マーケットコメントー期待外れの米CPI指数後、本日の米小売売上高に注目

投稿日: 2024年8月15日18時36分(JST)投稿. 詳細を読む JP Blog

・7月の米インフレはさらに減速も市場の反応は鈍いまま
・米株式市場は小幅上昇、米ドルは変動
・日本円とポンドは堅調なGDP数値から上昇基調

米CPI指数により、0.5%の利下げ観測は後退

昨日の米CPI指数は投資家の期待外れとなったことを受けて、リスク選好の着実な回復は続いています。コアCPIは前年比3.2%に低下したのに加え、7月の総合CPI指数も横ばいの3.0%との予想とは異なり、前年比2.9%に低下しました。

米CPI指数の内訳には、住宅部門でのインフレの継続的な高止まりを除けば、赤信号を灯すような要素はありませんでしたが、投資家はおそらく大幅に低下することを期待していたようです。

米国の景気後退に対する市場の混乱は、いくつかの好調なデータを受けて落ち着きを取り戻しています。米CPI指数は、政策決定者たちが集まるジャクソンホール会議(各国の中央銀行総裁らが集まる年次経済シンポジウム)があるため、来週はFRBによる主要なハト派的な方向転換へを期待するトレーダーにとってますます期待する結果となりました。

現実には、景気後退を懸念して金融市場が混乱する前の状況に戻っています。9月に0.5%の利下げが実施されるとの見込みは、パニック絶頂期には完全に織り込み済みでしたが、現在の予想は40%以下となっています。

来週のジャクソンホール会議前に本日の米小売売上高に注目

昨日の米CPI指数が市場の「期待外れ」となったことで、本日の焦点は米小売売上高に移ります。本日の米小売売上高が大きく下振れする場合は、景気後退への懸念が再浮上する可能性がありますが、予想外に上振れとなる場合、FRBに対する大幅利下げへの期待が後退することになるでしょう。

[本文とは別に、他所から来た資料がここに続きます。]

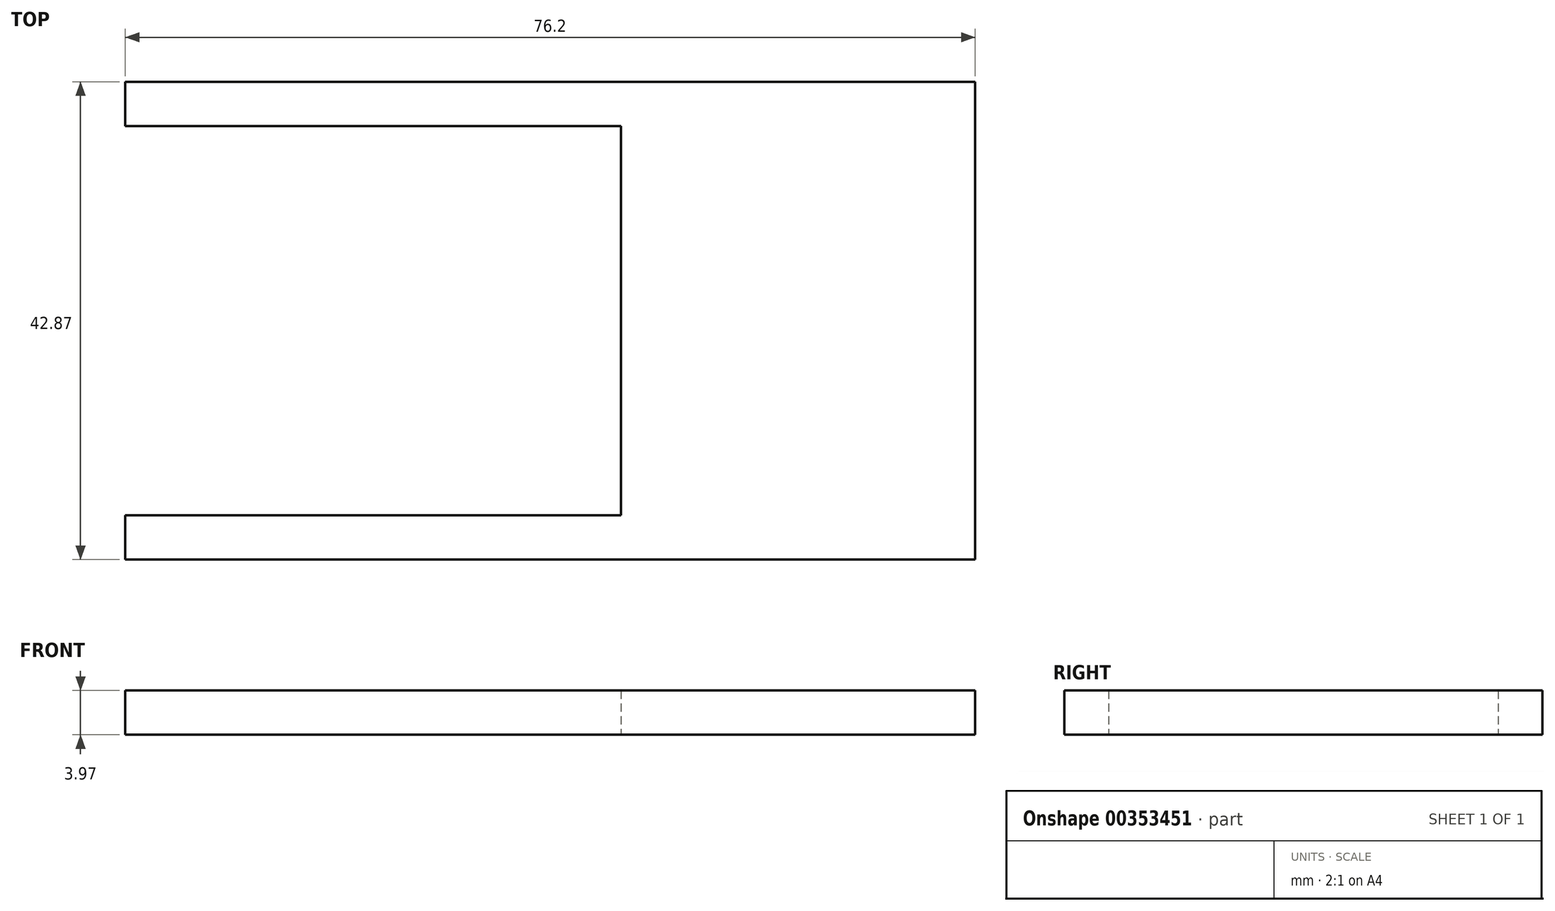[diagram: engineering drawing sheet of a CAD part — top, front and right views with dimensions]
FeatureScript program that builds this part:
annotation { "Feature Type Name" : "Feature", "Feature Type Description" : "" }
export const myFeature = defineFeature(function(context is Context, id is Id, definition is map)
    precondition{}
    {
        {
            var Q0;
            Q0=qCreatedBy(makeId("Top.planeOp"),FACE);
            var sketch = newSketch(context, id + "F0", { "sketchPlane" : qUnion([Q0])});
            skLineSegment(sketch, "E0.bottom", {"start": v(-37.71, -11.68) * mm, "end": v(38.49, -11.68) * mm});
            skLineSegment(sketch, "E0.top", {"start": v(-37.71, 31.19) * mm, "end": v(38.49, 31.19) * mm});
            skLineSegment(sketch, "E0.left", {"start": v(-37.71, -11.68) * mm, "end": v(-37.71, 31.19) * mm});
            skLineSegment(sketch, "E0.right", {"start": v(38.49, -11.68) * mm, "end": v(38.49, 31.19) * mm});
            skLineSegment(sketch, "E1", {"start": v(-37.71, 31.19) * mm, "end": v(-37.71, 27.22) * mm});
            skLineSegment(sketch, "E2", {"start": v(-37.71, -11.68) * mm, "end": v(-37.71, -7.7) * mm});
            skLineSegment(sketch, "E3", {"start": v(-37.71, 27.22) * mm, "end": v(6.73, 27.22) * mm});
            skLineSegment(sketch, "E4", {"start": v(-37.71, -7.7) * mm, "end": v(6.73, -7.7) * mm});
            skLineSegment(sketch, "E5", {"start": v(6.73, -7.7) * mm, "end": v(6.73, 27.22) * mm});
            skSolve(sketch);
        }
        {
            var Q0;
            Q0=makeQuery(id+"F0.imprint","IMPRINT",FACE,{"disambiguationData":[TD([[makeQuery(id+"F0.imprint","IMPRINT",EDGE,{"derivedFrom":sQuery(id+"F0.wireOp",EDGE,"E0.bottom")}),1.0]])]});
            extrude(context, id + "F1", {"entities" : qUnion([Q0]), "depth" : 3.97 * mm});
        }
    });
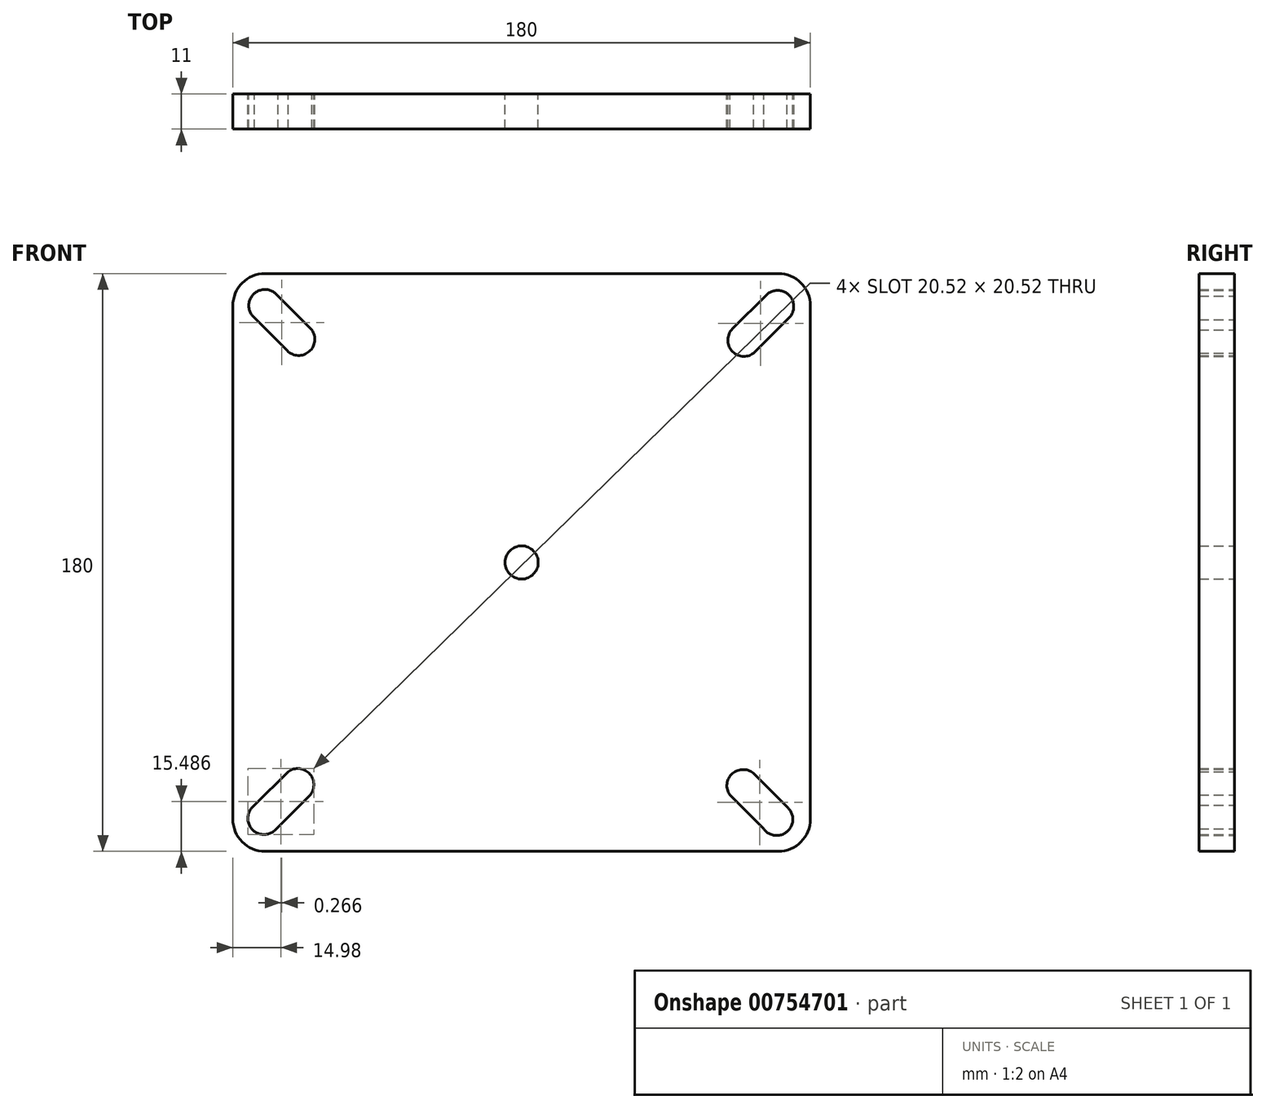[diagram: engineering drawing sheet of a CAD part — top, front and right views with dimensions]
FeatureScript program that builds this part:
annotation { "Feature Type Name" : "Feature", "Feature Type Description" : "" }
export const myFeature = defineFeature(function(context is Context, id is Id, definition is map)
    precondition{}
    {
        {
            var Q0;
            Q0=qCreatedBy(makeId("Front.planeOp"),FACE);
            var sketch = newSketch(context, id + "F0", { "sketchPlane" : qUnion([Q0])});
            skLineSegment(sketch, "E0.bottom", {"start": v(-79.75, 90) * mm, "end": v(80.25, 90) * mm});
            skLineSegment(sketch, "E0.top", {"start": v(-79.75, -90) * mm, "end": v(80.25, -90) * mm});
            skLineSegment(sketch, "E0.left", {"start": v(-89.75, 80) * mm, "end": v(-89.75, -80) * mm});
            skLineSegment(sketch, "E0.right", {"start": v(90.25, 80) * mm, "end": v(90.25, -80) * mm});
            skPoint(sketch, "E1.visualSharp", {"position": v(-89.75, 90) * mm});
            skArc(sketch, "E1.filletArc", {"start": v(-79.75, 90) * mm, "mid": v(-86.82, 87.08) * mm, "end": v(-89.75, 80) * mm});
            skPoint(sketch, "E2.visualSharp", {"position": v(90.25, 90) * mm});
            skArc(sketch, "E2.filletArc", {"start": v(90.25, 80) * mm, "mid": v(87.32, 87.08) * mm, "end": v(80.25, 90) * mm});
            skPoint(sketch, "E3.visualSharp", {"position": v(-89.75, -90) * mm});
            skArc(sketch, "E3.filletArc", {"start": v(-89.75, -80) * mm, "mid": v(-86.82, -87.06) * mm, "end": v(-79.75, -90) * mm});
            skPoint(sketch, "E4.visualSharp", {"position": v(90.25, -90) * mm});
            skArc(sketch, "E4.filletArc", {"start": v(80.25, -90) * mm, "mid": v(87.32, -87.06) * mm, "end": v(90.25, -80) * mm});
            skCircle(sketch, "E5", {"center": v(0.25, 0) * mm, "radius": 5.18 * mm});
            skPoint(sketch, "E5.centerSnap0", {"position": v(0.25, -90) * mm});
            skPoint(sketch, "E5.centerSnap1", {"position": v(-89.75, 0) * mm});
            skLineSegment(sketch, "E6", {"start": v(-79.75, 80) * mm, "end": v(0.25, 0) * mm, "construction": true});
            skLineSegment(sketch, "E7", {"start": v(0.25, 0) * mm, "end": v(80.25, 80) * mm, "construction": true});
            skLineSegment(sketch, "E8", {"start": v(0, 0) * mm, "end": v(80.25, -80) * mm, "construction": true});
            skLineSegment(sketch, "E9", {"start": v(0.25, 0) * mm, "end": v(-79.75, -80) * mm, "construction": true});
            skLineSegment(sketch, "E10", {"start": v(-83.3, 76.48) * mm, "end": v(-72.8, 65.98) * mm});
            skLineSegment(sketch, "E11", {"start": v(-75.67, 83) * mm, "end": v(-65.18, 72.5) * mm});
            skArc(sketch, "E12", {"start": v(-83.3, 76.48) * mm, "mid": v(-83, 83.85) * mm, "end": v(-75.67, 83) * mm});
            skArc(sketch, "E13", {"start": v(-72.8, 65.98) * mm, "mid": v(-65.97, 65.72) * mm, "end": v(-65.18, 72.5) * mm});
            skArc(sketch, "E14.1.0", {"start": v(76.48, 83.3) * mm, "mid": v(83.85, 83) * mm, "end": v(83, 75.67) * mm});
            skLineSegment(sketch, "E14.1.1", {"start": v(83, 75.67) * mm, "end": v(72.5, 65.18) * mm});
            skArc(sketch, "E14.1.2", {"start": v(65.98, 72.8) * mm, "mid": v(65.72, 65.97) * mm, "end": v(72.5, 65.18) * mm});
            skLineSegment(sketch, "E14.1.3", {"start": v(76.48, 83.3) * mm, "end": v(65.98, 72.8) * mm});
            skArc(sketch, "E14.2.0", {"start": v(83.3, -76.48) * mm, "mid": v(83, -83.85) * mm, "end": v(75.67, -83) * mm});
            skLineSegment(sketch, "E14.2.1", {"start": v(75.67, -83) * mm, "end": v(65.18, -72.5) * mm});
            skArc(sketch, "E14.2.2", {"start": v(72.8, -65.98) * mm, "mid": v(65.97, -65.72) * mm, "end": v(65.18, -72.5) * mm});
            skLineSegment(sketch, "E14.2.3", {"start": v(83.3, -76.48) * mm, "end": v(72.8, -65.98) * mm});
            skArc(sketch, "E14.3.0", {"start": v(-76.48, -83.3) * mm, "mid": v(-83.85, -83) * mm, "end": v(-83, -75.67) * mm});
            skLineSegment(sketch, "E14.3.1", {"start": v(-83, -75.67) * mm, "end": v(-72.5, -65.18) * mm});
            skArc(sketch, "E14.3.2", {"start": v(-65.98, -72.8) * mm, "mid": v(-65.72, -65.97) * mm, "end": v(-72.5, -65.18) * mm});
            skLineSegment(sketch, "E14.3.3", {"start": v(-76.48, -83.3) * mm, "end": v(-65.98, -72.8) * mm});
            skPoint(sketch, "E14.center", {"position": v(0, 0) * mm});
            skLineSegment(sketch, "E14.anchor1", {"start": v(0, 0) * mm, "end": v(-83.3, 76.48) * mm, "construction": true});
            skLineSegment(sketch, "E14.anchor2", {"start": v(0, 0) * mm, "end": v(-76.48, -83.3) * mm, "construction": true});
            skSolve(sketch);
        }
        {
            var Q0;
            Q0=makeQuery(id+"F0.imprint","IMPRINT",FACE,{"disambiguationData":[TD([[makeQuery(id+"F0.imprint","IMPRINT",EDGE,{"derivedFrom":sQuery(id+"F0.wireOp",EDGE,"E0.bottom")}),-1.0]])]});
            extrude(context, id + "F1", {"entities" : qUnion([Q0]), "depth" : 11 * mm, "offsetDistance" : 25 * mm});
        }
    });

本日は週次失業保険申請件数もまた重要となりますが、大きな視点から言うと、8月22日より3日間の予定で始まるジャクソンホール会議でのパウエル議長の基調講演まで、市場は様子見となる可能性が高いでしょう。

米株式市場はさらに回復へ

米株式市場では、ダウ・ジョーンズが最も上昇し、ナスダックはグーグルの親会社であるアルファベットの株価急落で圧力がかかり、かろうじて黒字で取引を終えました。米司法省は、グーグル検索がオンラインの広告や検索を独占していることへの懸念から、アルファベット社の企業分解を検討しています。

しかしながら、ナスダックとその他世界の株価指数が、かなり堅調な日英中の経済データに支えられて回復幅を拡大していることから、本日のe-mini先物は上昇を示しています。

日本円、ポンド、豪ドルは堅調な経済データから上昇基調

日本経済は第2四半期に予想以上に0.8%の拡大を示し、3四半期続いた停滞に終止符を打ち、年内に日銀がさらに利上げを行う可能性が高まっています。日本円は米ドルに対して小幅上昇しており、先週のレンジ内での横ばいを維持しています。

今四半期の英GDP数値も、予想通り0.6%と顕著な拡大を示し、ポンドも若干上昇しました。英インフレの加速はようやく終息を見せていますが、この経済成長見通しの改善によって、たとえイングランド銀行が年内に追加利下げを行うと予想されていても、ポンドは支えられています。

本日、米ドルに対して上昇している他の通貨は豪ドルです。本日発表となったオーストラリアと中国の経済データは強弱まちまちですが、重要な点はオーストラリアの労働市場が引き続き底堅く推移していることと、中国でも個人消費に安定の兆しが見られることです。

しかし中国では、投資の減速と住宅価格の急落により、中国政府が近いうちに、さらなる刺激策を発表するのではとの期待が高まっており、その結果リスクオンムードが支えられています。